Tractors replaced horses, providing a quantum leap forward in the amount of land that could be worked by a farm family. Mechanization also reduced the acreage of farmland that had to be devoted to the production of feed for horses. As a result, oats acreage has declined substantially. Soybeans, which were virtually nonexistent in 1900, have now increased to about 75 million acres.
Agriculture provided the economic base for the U.S. 150 years ago and continues to provide the economic base for a large portion of rural America, such as Uvalde County. Mechanization, extensive agricultural research developments by the land grant system since 1876, readily available commercial fertilizer, agrochemicals, hybrid seeds, genetically modified organisms (GMO’s), very rapid information exchanges through the land grant system then the internet and many modern value-added production systems have all permitted a single farmer to boost yields and farm more ground. Now, less than 1.8 percent of U.S. the population is involved in farming and ranching, operating about two million farms in the U.S. and making the U.S. the most agriculturally productive nation in the world.
These same, expensive, intensive farming systems are causing change in rural America. High energy costs, the shortage/re-allocation of water and the changing nature of basic resource use are transforming agriculture. High energy costs and shortages of water are threatening more intensive forms of agriculture, especially in outreach regions such as southwest Texas.
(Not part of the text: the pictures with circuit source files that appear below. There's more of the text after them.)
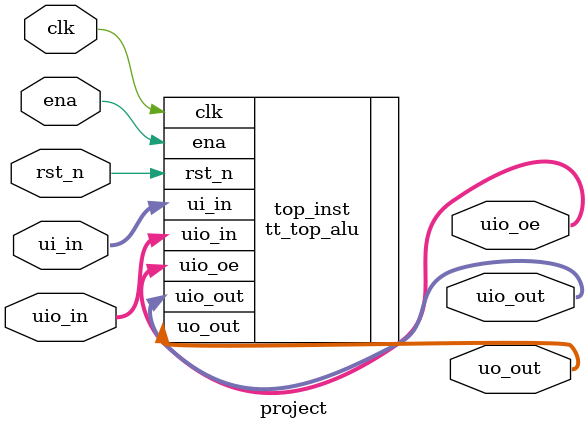
<source format=v>
`default_nettype none

`include "PrefixAdder8.v"
`include "user_module_alu.v"
`include "tt_top_alu.v"

module project (
    input  [7:0] ui_in,
    output [7:0] uo_out,
    input  [7:0] uio_in,
    output [7:0] uio_out,
    output [7:0] uio_oe,
    input        ena,
    input        clk,
    input        rst_n
);
    tt_top_alu top_inst (
        .ui_in(ui_in),
        .uo_out(uo_out),
        .uio_in(uio_in),
        .uio_out(uio_out),
        .uio_oe(uio_oe),
        .ena(ena),
        .clk(clk),
        .rst_n(rst_n)
    );
endmodule

`default_nettype wire

</source>
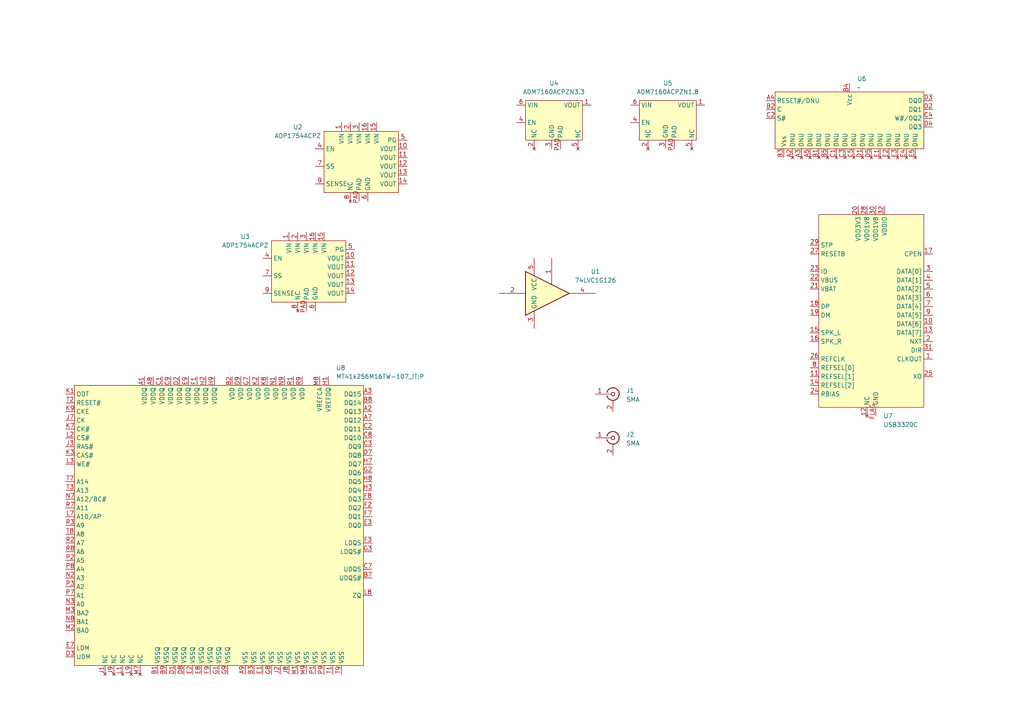
<source format=kicad_sch>
(kicad_sch
	(version 20231120)
	(generator "eeschema")
	(generator_version "8.0")
	(uuid "5c5667a1-91de-4e57-88fc-8b78e5cc1229")
	(paper "A4")
	
	(symbol
		(lib_id "Pluto_Parts:LTC4415EDHC-PBF")
		(at 346.71 114.3 0)
		(unit 1)
		(exclude_from_sim no)
		(in_bom yes)
		(on_board yes)
		(dnp no)
		(fields_autoplaced yes)
		(uuid "08a7ed9d-38e5-4829-b9a9-6e9c52b8bc20")
		(property "Reference" "U10"
			(at 369.57 104.14 0)
			(effects
				(font
					(size 1.524 1.524)
				)
			)
		)
		(property "Value" "LTC4415EDHC-PBF"
			(at 369.57 106.68 0)
			(effects
				(font
					(size 1.524 1.524)
				)
			)
		)
		(property "Footprint" "05-08-1872_ADI"
			(at 346.71 114.3 0)
			(effects
				(font
					(size 1.27 1.27)
					(italic yes)
				)
				(hide yes)
			)
		)
		(property "Datasheet" "LTC4415EDHC-PBF"
			(at 346.71 114.3 0)
			(effects
				(font
					(size 1.27 1.27)
					(italic yes)
				)
				(hide yes)
			)
		)
		(property "Description" ""
			(at 346.71 114.3 0)
			(effects
				(font
					(size 1.27 1.27)
				)
				(hide yes)
			)
		)
		(pin "6"
			(uuid "eaf9f04b-469a-4eb1-b66d-bcbceef62998")
		)
		(pin "5"
			(uuid "bf186887-6561-4069-a130-64d1cb626d0e")
		)
		(pin "7"
			(uuid "8e901bec-9aa8-4145-9825-ee49eaced790")
		)
		(pin "1"
			(uuid "cfe0d919-1013-48b5-8f3c-c21f2dfae595")
		)
		(pin "2"
			(uuid "23238595-f96d-4e95-9b86-0999dad6d428")
		)
		(pin "11"
			(uuid "cb2a0c30-db19-4df0-9f95-04055086d67f")
		)
		(pin "17"
			(uuid "4ef0c669-91fc-40b0-8b85-f5fb18352aa2")
		)
		(pin "9"
			(uuid "443d52d8-ca5b-4fc2-91ea-0ff867170df0")
		)
		(pin "15"
			(uuid "45fb6089-5070-4497-9f01-0ef1d4d78731")
		)
		(pin "14"
			(uuid "c1ed78cf-f6e7-466a-ab58-98f4b4283eb2")
		)
		(pin "3"
			(uuid "4bec5bc0-beff-4e8a-bed5-6c313cfaa346")
		)
		(pin "8"
			(uuid "55305d93-a4e7-4643-ac1a-833897da9503")
		)
		(pin "4"
			(uuid "d96e94e0-d22c-4bc2-9afd-d82bfab515ae")
		)
		(pin "16"
			(uuid "03dbadeb-0280-41d9-ac99-ecfcc8675d7a")
		)
		(pin "10"
			(uuid "8ddf3335-bf46-4660-96d6-69240d81a1a0")
		)
		(pin "12"
			(uuid "8a0391b6-2814-4b9a-8ea4-4cf98fc30964")
		)
		(pin "13"
			(uuid "e6e43d79-9325-411e-8cf8-9625a455ebbf")
		)
		(instances
			(project ""
				(path "/5c5667a1-91de-4e57-88fc-8b78e5cc1229"
					(reference "U10")
					(unit 1)
				)
			)
		)
	)
	(symbol
		(lib_id "Pluto_Parts:MT41K256M16TW-107_IT{colon}P")
		(at -38.1 109.22 0)
		(unit 1)
		(exclude_from_sim no)
		(in_bom yes)
		(on_board yes)
		(dnp no)
		(fields_autoplaced yes)
		(uuid "1a92c156-2c9d-4b0f-b9e5-0ad8ad780889")
		(property "Reference" "U8"
			(at 97.4441 106.68 0)
			(effects
				(font
					(size 1.27 1.27)
				)
				(justify left)
			)
		)
		(property "Value" "MT41k256M16TW-107_IT:P"
			(at 97.4441 109.22 0)
			(effects
				(font
					(size 1.27 1.27)
				)
				(justify left)
			)
		)
		(property "Footprint" "pluto:BGA96C80P9X16_800X1400X120"
			(at 68.58 145.034 0)
			(effects
				(font
					(size 1.27 1.27)
				)
				(hide yes)
			)
		)
		(property "Datasheet" "https://www.mouser.com/datasheet/2/671/4Gb_DDR3L-1283964.pdf"
			(at 62.738 158.496 0)
			(effects
				(font
					(size 1.27 1.27)
				)
				(hide yes)
			)
		)
		(property "Description" ""
			(at -7.62 194.564 0)
			(effects
				(font
					(size 1.27 1.27)
				)
				(hide yes)
			)
		)
		(pin "H7"
			(uuid "b59ece
... [60193 chars truncated]
</source>
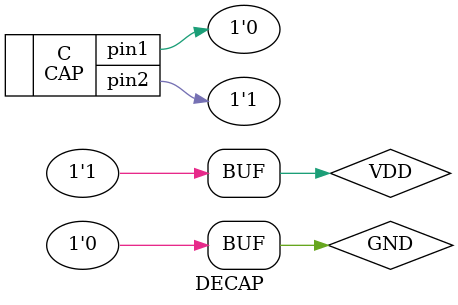
<source format=v>

(* blackbox *)
(* footprint="Capacitor_SMD:C_0402_1005Metric" *)
module CAP(
    (* num="1" *)
    inout pin1,
    (* num="2" *)
    inout pin2
);
endmodule

module DECAP();
    supply1 VDD;
    supply0 GND;

    (* keep *)
    CAP C(.pin1(GND), .pin2(VDD));
endmodule
</source>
While livestock production drove the basic range resource use up until the early 90’s, now wildlife, either through hunting or nature tourism, drive the range resource use in a large part of Texas.
A French proverb says basically: “The more things change, the more they stay the same.” The sesquicentennial began with vast range resources producing bison, antelope and other wildlife species which the native population used to sustain themselves. Now, those same vast range resources are being used to produce white tailed deer and many other wildlife species which provide a significant economic base to local inhabitants through hunting, nature tourism and many other forms of entertainment. Bison are even being reintroduced in some areas.
What will the future bring? What will the region look like 150 years from now? What will form the economic base for much higher projected densities of population? The jury is still out on this subject. Probably the only thing that is certain is that things will be different. Change is happening at an ever-increasing rate.